» **What you are asked to do**: Below are records with pictures; copy word for word only the lines between the line with "middle dip: (252, 207)" and the line with "pinky tip: (91, 99)", inclusive, and drop the pictures.

» **Provided information**:
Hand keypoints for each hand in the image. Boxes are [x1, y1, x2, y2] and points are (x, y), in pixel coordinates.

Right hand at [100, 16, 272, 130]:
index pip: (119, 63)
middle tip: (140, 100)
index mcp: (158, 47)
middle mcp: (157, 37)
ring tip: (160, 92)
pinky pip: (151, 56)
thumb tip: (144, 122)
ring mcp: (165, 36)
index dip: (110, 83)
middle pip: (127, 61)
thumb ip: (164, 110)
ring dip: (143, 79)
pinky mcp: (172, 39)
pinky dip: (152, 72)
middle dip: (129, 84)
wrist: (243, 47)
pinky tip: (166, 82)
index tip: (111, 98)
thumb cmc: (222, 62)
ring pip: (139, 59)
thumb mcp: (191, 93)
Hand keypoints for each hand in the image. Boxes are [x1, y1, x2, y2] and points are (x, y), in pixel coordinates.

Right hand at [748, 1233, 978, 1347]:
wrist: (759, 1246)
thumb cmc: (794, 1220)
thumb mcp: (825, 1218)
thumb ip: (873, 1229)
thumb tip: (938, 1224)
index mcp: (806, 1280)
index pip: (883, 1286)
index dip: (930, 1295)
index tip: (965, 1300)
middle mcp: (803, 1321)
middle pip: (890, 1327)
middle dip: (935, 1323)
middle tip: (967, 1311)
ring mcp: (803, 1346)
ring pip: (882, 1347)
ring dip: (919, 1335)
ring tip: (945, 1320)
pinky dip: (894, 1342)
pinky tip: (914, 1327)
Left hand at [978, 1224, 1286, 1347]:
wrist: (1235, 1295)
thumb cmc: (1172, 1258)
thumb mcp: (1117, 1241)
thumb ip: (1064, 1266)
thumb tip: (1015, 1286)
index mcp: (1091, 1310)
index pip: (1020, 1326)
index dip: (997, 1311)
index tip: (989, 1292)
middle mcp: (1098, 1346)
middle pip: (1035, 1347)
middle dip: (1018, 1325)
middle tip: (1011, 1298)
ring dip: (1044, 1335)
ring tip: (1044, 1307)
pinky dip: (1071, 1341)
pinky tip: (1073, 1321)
...
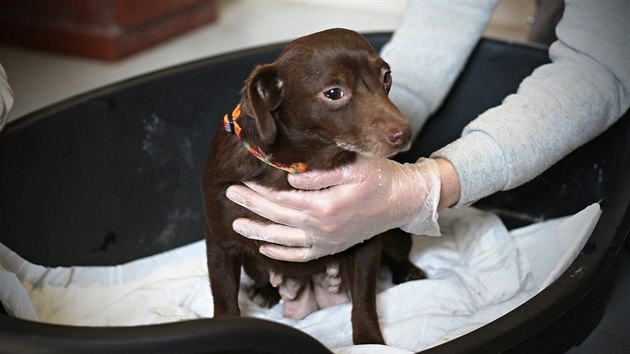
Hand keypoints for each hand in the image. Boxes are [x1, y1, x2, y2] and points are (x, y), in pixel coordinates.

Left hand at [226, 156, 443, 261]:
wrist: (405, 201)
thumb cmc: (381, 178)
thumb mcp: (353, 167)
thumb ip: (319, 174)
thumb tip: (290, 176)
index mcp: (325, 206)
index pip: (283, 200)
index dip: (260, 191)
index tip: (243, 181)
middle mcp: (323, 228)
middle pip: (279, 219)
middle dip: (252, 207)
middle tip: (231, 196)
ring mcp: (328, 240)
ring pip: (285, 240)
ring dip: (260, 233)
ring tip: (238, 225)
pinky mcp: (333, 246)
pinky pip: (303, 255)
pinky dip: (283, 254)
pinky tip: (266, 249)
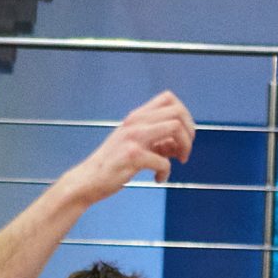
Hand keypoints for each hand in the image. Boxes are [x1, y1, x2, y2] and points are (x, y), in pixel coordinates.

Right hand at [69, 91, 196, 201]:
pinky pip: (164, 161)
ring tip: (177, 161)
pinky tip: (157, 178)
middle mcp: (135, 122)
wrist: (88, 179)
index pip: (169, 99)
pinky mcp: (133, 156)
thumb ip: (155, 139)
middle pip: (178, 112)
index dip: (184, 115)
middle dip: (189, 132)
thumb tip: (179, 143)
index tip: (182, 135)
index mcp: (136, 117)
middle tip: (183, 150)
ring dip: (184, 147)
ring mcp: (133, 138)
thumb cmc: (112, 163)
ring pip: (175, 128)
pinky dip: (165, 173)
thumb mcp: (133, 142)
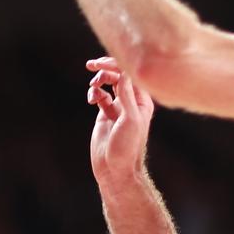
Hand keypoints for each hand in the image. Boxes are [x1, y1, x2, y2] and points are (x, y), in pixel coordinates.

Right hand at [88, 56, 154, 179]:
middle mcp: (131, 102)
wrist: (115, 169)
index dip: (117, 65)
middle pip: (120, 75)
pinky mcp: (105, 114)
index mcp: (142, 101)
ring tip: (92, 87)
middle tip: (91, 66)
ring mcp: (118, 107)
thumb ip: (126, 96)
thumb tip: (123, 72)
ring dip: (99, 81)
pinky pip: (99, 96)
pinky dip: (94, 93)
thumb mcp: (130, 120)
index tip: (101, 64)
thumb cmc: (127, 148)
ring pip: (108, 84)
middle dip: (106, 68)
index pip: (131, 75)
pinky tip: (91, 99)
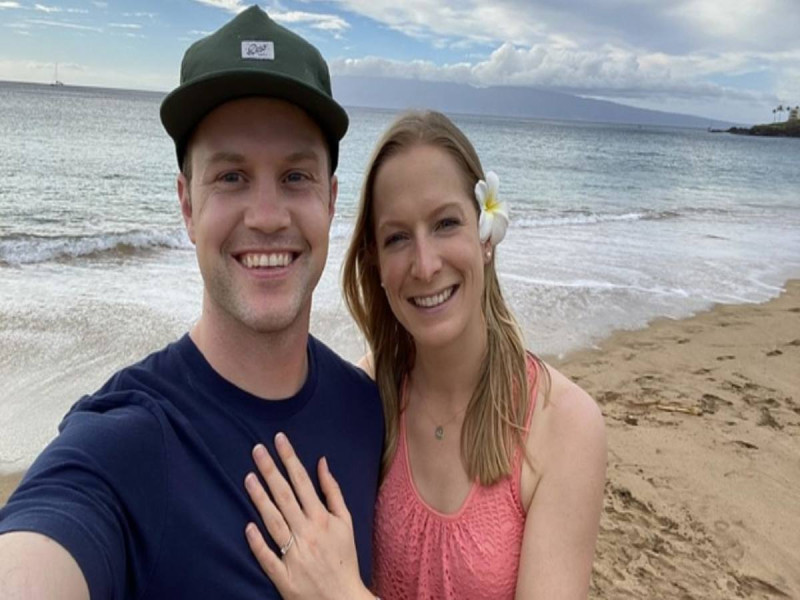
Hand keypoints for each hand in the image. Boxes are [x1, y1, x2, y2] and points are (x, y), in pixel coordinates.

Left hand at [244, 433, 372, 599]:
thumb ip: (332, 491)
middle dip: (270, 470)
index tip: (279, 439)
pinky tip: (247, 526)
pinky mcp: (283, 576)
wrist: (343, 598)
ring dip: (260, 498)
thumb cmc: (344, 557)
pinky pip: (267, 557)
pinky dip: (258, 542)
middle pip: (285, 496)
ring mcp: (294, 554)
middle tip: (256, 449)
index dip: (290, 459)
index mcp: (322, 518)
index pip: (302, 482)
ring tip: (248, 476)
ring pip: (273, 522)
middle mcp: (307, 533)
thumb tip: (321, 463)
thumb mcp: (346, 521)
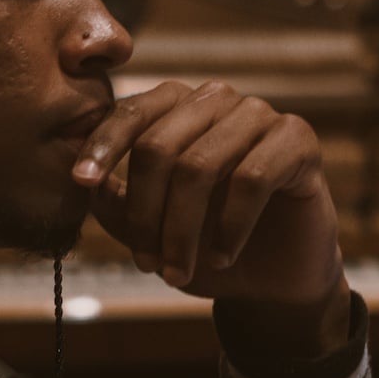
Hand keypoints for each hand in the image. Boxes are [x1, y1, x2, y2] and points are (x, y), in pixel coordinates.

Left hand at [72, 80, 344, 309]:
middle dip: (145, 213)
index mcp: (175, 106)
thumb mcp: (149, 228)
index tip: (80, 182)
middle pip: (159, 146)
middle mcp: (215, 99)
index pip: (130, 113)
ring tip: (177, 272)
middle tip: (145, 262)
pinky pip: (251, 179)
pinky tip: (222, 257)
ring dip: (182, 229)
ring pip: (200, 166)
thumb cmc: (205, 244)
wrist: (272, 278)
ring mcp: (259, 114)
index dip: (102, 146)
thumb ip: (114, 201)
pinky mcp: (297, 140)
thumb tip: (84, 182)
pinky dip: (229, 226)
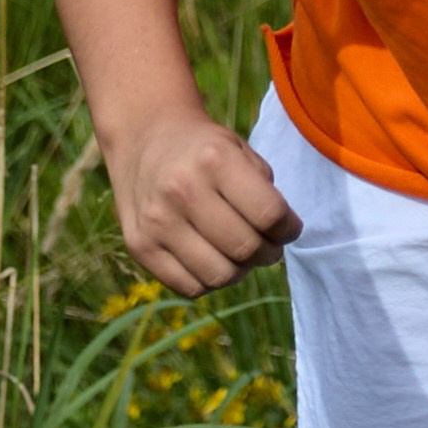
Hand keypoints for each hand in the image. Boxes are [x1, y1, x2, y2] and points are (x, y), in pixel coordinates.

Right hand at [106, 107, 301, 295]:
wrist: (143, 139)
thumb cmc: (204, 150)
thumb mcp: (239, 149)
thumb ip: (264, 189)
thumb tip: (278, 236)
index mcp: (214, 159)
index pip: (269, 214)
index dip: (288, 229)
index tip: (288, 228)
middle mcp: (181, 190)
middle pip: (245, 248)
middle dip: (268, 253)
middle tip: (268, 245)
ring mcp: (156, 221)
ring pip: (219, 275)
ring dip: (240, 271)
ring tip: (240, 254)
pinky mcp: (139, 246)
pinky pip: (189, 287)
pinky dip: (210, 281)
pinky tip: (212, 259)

» **Output for this task**:
middle dip: (252, 207)
middle tip: (231, 196)
ring mcp: (328, 240)
ring pip: (285, 240)
ring dip: (260, 233)
ring tip: (238, 225)
pinky mcp: (333, 246)
pinky pip: (303, 255)
pinky dip: (283, 254)
pinky tip: (266, 249)
Hand keypoints for each hand in the image. Boxes are [x1, y1, x2, y2] and points are (x, y), in pixel coordinates.

Right hand at [69, 91, 196, 201]:
pinky pip: (164, 161)
ring tip: (177, 161)
pinky tip: (157, 178)
middle mcp: (135, 122)
wrist: (88, 179)
index pip: (169, 99)
pinky mcp: (133, 156)
thumb ip: (155, 139)
middle pip: (178, 112)
index dip: (184, 115)
middle dip: (189, 132)
thumb tip: (179, 143)
index tip: (182, 135)
index mcp: (136, 117)
middle tip: (183, 150)
ring dip: (184, 147)
ring mcp: (133, 138)
thumb cmc: (112, 163)
ring pip: (175, 128)
pinky dip: (165, 173)
thumb mcp: (133, 142)
Hand keypoints for each hand in the image. Boxes are [x1, y1, x2, y2] and points are (x, y), in pixel coordinates.

Right hand at [88, 56, 154, 179]:
middle mcp: (131, 102)
wrist: (115, 169)
index dip: (117, 65)
middle pip: (120, 75)
pinky mcp: (105, 114)
index mcp: (142, 101)
ring tip: (92, 87)
middle tip: (91, 66)
ring mcp: (118, 107)
thumb ip: (126, 96)
thumb tip: (123, 72)
ring dip: (99, 81)
pinky pip: (99, 96)
pinky dip: (94, 93)
thumb mcp: (130, 120)
index tip: (101, 64)
thumb cmc: (127, 148)
ring pip: (108, 84)
middle dip: (106, 68)
index pip: (131, 75)
pinky tip: (91, 99)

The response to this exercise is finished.